Lynne Benzie, now President of Village Roadshow Studios, who has worked with Burke for over 28 years says, however, that his impact on the industry has come about by doing more than just “what I love”. It’s about his advocacy, passion and determination, she says.

“If it wasn’t for Graham we wouldn’t be here,” she says simply.

Benzie, who was personal assistant to the head of the studio complex when they met, had the desk next to Burke.

“It was the vision he had with Warner Bros. to collaborate on theme parks and the studios that made it all work. He stood by us 100 percent.

His passion for film and his vision of what he wanted the studio to be is the main reason for its success,” says Benzie.

That passion hasn’t eased up over the years, she adds. “He is always waving the flag for us and has been critical in lobbying for production incentives over the years”.

“He just never gives up, especially when we need that little bit extra to support the business”.

For his part Burke is extremely proud of the evolution of Village Roadshow Studios.

‘We’ve made some great films from Pirates Of The Caribbean: Deadmen Tell No Tales, to more recently Thor: Ragnarok and Aquaman. Perhaps, more importantly, we’ve hosted thousands of people who have developed their skills and jobs there,” Burke says, adding he is confident that the current production incentives for foreign features to shoot Downunder, will be increased.

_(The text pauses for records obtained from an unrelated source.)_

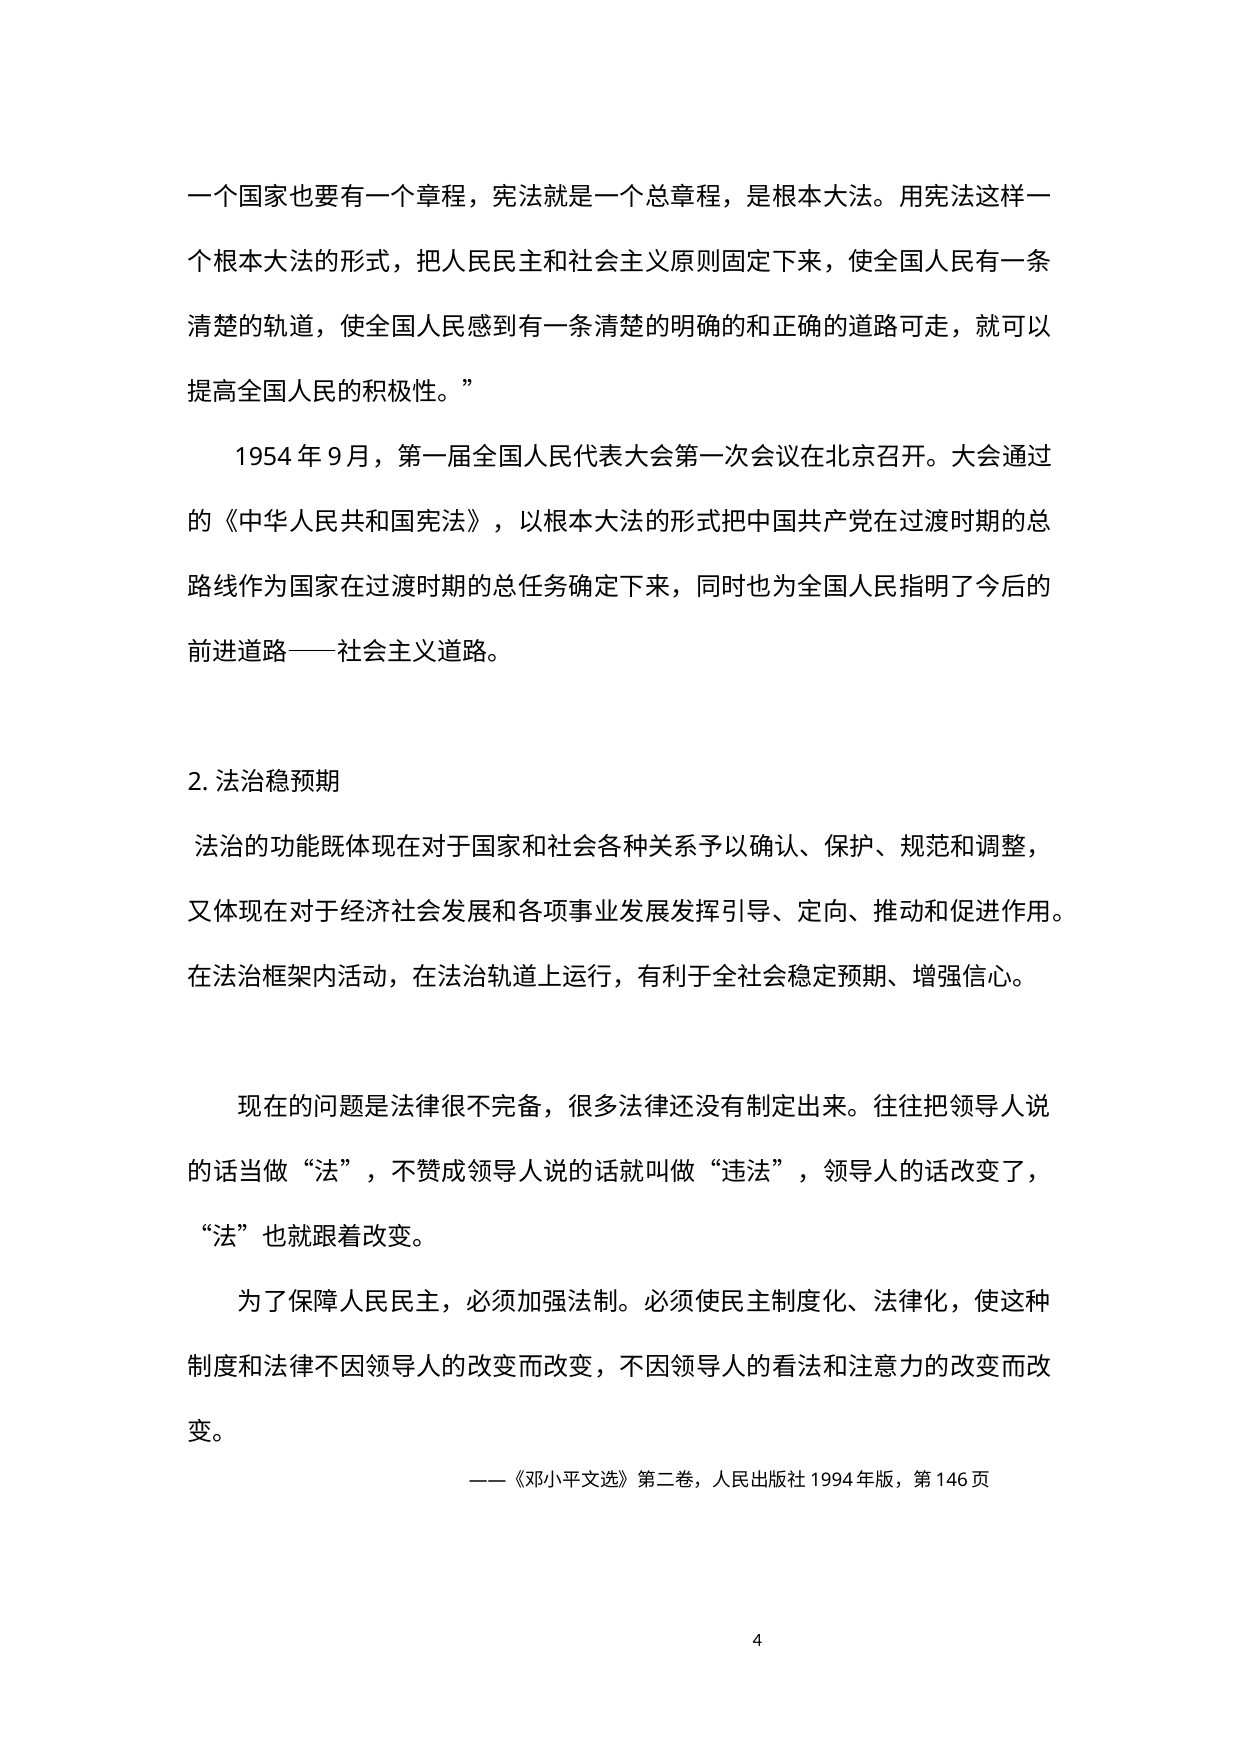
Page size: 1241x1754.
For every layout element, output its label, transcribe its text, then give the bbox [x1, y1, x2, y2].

list 法治的功能既体现在对于国家和社会各种关系予以确认、保护、规范和调整，又体现在对于经济社会发展和各项事业发展发挥引导、定向、推动和促进作用。在法治框架内活动，在法治轨道上运行，有利于全社会稳定预期、增强信心。 [187, 812, 1053, 1007]
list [187, 162, 1053, 422]
list 2. 法治稳预期 [187, 747, 1053, 812]
list 现在的问题是法律很不完备，很多法律还没有制定出来。往往把领导人说的话当做“法”，不赞成领导人说的话就叫做“违法”，领导人的话改变了，“法”也就跟着改变。 [187, 1072, 1053, 1267]
list 1954年9月，第一届全国人民代表大会第一次会议在北京召开。大会通过的《中华人民共和国宪法》，以根本大法的形式把中国共产党在过渡时期的总路线作为国家在过渡时期的总任务确定下来，同时也为全国人民指明了今后的前进道路——社会主义道路。 [187, 422, 1053, 682]
list 为了保障人民民主，必须加强法制。必须使民主制度化、法律化，使这种制度和法律不因领导人的改变而改变，不因领导人的看法和注意力的改变而改变。 [187, 1267, 1053, 1462]
list ——《邓小平文选》第二卷，人民出版社1994年版，第146页 [187, 1462, 1053, 1494]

On the exhibition side of the business he’s seen Village Cinemas evolve from the rural picture theatres of the 1960’s, the museum piece drive-ins of the 1970’s to the multiplexes and their high-end VMax and 3D screens.

The one constant that’s remained across those changes Burke says is quality. “People always want to go out for quality. It’s part of who we are as humans. And when we find ways of delivering that quality we have to give people the best possible experience,” he says of Village’s continued push into new technologies and formats. That’s why he contends Village has been the major player in exhibition in Australia for decades.

Production and his involvement in various Australian films however is central to his philosophy and the reason behind his more recent vocal and passionate work against piracy.

“The Australian film industry is very important because many of the films that we see shape our character, in fact they can be more important than the people we meet,” he says.

“Movies like Red Dog, Muriel’s Wedding and Breaker Morant shape our values and were key parts of my life and my kids’ lives growing up. We often see more of ourselves in our films than we do in each other.”

Now Burke says his new “labour of love” is fighting piracy as the chairman of lobby group Creative Content Australia.

“I want to make sure young kids have the opportunity to write scripts, produce films, star in films and designs costumes – it takes a lot of people to a make a film,” he said.

“Pirates employ no-one, they pay no taxes and they make their income by scamming people.”